Thanh Trì is a district (huyện) of Hanoi, the capital city of Vietnam.

==Location==
Thanh Trì is located on the southeastern side of Hanoi, on the western bank of the Red River. It is adjacent to Thanh Xuân district in the northwest, Hoàng Mai district in the north, Hà Đông in the west, Gia Lâm district in the east (across the Red River), and Thanh Oai district and Thường Tín district in the south.

Thanh Trì's terrain is mostly low-lying, gradually descending towards the southeast in the direction of flow of the Red River. The Tô Lịch River flows into the Red River within the district, and the many ponds, lakes and swamps nearby no doubt influenced the district's name; "Thanh Trì" means "blue/green pond", and the district's historical name, Thanh Đầm, means "blue/green lagoon".

Thanh Trì district is composed of one town (Văn Điển) and 15 communes: Thanh Liệt, Đông Mỹ, Yên Mỹ, Duyên Hà, Tam Hiệp, Tứ Hiệp, Ngũ Hiệp, Ngọc Hồi, Vĩnh Quỳnh, Tả Thanh Oai, Đại Áng, Vạn Phúc, Liên Ninh, Hữu Hòa and Tân Triều.

On April 8, 2008, an Antonov An-26 aircraft on a training mission crashed into a field in Thanh Trì, killing five Vietnamese military pilots.

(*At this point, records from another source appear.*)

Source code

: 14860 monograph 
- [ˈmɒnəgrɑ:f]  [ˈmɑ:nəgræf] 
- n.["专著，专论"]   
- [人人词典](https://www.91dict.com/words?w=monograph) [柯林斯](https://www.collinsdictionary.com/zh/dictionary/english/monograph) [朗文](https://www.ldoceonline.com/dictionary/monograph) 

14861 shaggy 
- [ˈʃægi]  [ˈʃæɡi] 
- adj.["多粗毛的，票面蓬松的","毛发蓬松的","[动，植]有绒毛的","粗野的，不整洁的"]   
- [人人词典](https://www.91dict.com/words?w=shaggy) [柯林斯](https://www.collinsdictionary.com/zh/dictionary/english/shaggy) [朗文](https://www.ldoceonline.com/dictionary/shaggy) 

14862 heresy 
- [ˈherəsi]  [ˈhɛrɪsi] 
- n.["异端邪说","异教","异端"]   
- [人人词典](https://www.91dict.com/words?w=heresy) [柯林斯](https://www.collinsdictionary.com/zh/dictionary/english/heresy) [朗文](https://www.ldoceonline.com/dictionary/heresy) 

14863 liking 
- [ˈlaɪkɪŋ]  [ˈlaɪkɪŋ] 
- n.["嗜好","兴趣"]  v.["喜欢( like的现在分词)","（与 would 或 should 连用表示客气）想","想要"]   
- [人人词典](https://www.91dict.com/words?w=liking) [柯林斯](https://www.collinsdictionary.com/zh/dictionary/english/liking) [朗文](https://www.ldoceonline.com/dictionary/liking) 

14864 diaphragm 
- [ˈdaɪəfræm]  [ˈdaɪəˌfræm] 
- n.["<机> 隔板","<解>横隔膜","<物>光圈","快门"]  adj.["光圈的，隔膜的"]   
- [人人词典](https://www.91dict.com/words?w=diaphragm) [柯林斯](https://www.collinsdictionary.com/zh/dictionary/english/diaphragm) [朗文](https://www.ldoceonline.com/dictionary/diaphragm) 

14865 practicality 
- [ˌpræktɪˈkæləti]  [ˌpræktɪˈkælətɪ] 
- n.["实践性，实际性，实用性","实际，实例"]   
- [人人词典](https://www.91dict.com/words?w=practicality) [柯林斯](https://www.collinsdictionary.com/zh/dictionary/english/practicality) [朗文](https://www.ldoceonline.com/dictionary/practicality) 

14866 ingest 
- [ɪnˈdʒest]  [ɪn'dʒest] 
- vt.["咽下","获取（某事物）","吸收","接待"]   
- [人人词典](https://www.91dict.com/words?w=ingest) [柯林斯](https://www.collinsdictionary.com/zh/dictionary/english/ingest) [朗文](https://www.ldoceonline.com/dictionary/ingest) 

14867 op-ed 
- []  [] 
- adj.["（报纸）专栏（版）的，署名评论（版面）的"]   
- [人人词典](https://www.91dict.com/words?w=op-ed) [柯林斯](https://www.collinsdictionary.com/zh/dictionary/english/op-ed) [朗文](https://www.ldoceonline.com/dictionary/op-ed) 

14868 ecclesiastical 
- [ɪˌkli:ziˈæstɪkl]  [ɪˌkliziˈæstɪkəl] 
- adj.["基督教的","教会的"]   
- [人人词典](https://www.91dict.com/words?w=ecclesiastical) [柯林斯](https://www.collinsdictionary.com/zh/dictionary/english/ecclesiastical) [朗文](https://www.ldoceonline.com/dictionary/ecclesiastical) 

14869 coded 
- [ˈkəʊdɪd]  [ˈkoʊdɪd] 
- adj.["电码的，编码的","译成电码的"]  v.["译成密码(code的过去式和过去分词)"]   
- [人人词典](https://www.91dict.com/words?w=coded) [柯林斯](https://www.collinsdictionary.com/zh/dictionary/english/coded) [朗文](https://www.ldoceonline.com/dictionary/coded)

It had taken off from Gia Lâm Airport, and crashed on its way back. The cause of the crash was unknown. A Vietnamese military official who declined to be named said the plane belonged to Vietnam's 918 Air Transport Regiment.

Thanh Trì is famous for its variety of the rolled rice noodle dish bánh cuốn, called bánh cuốn Thanh Trì.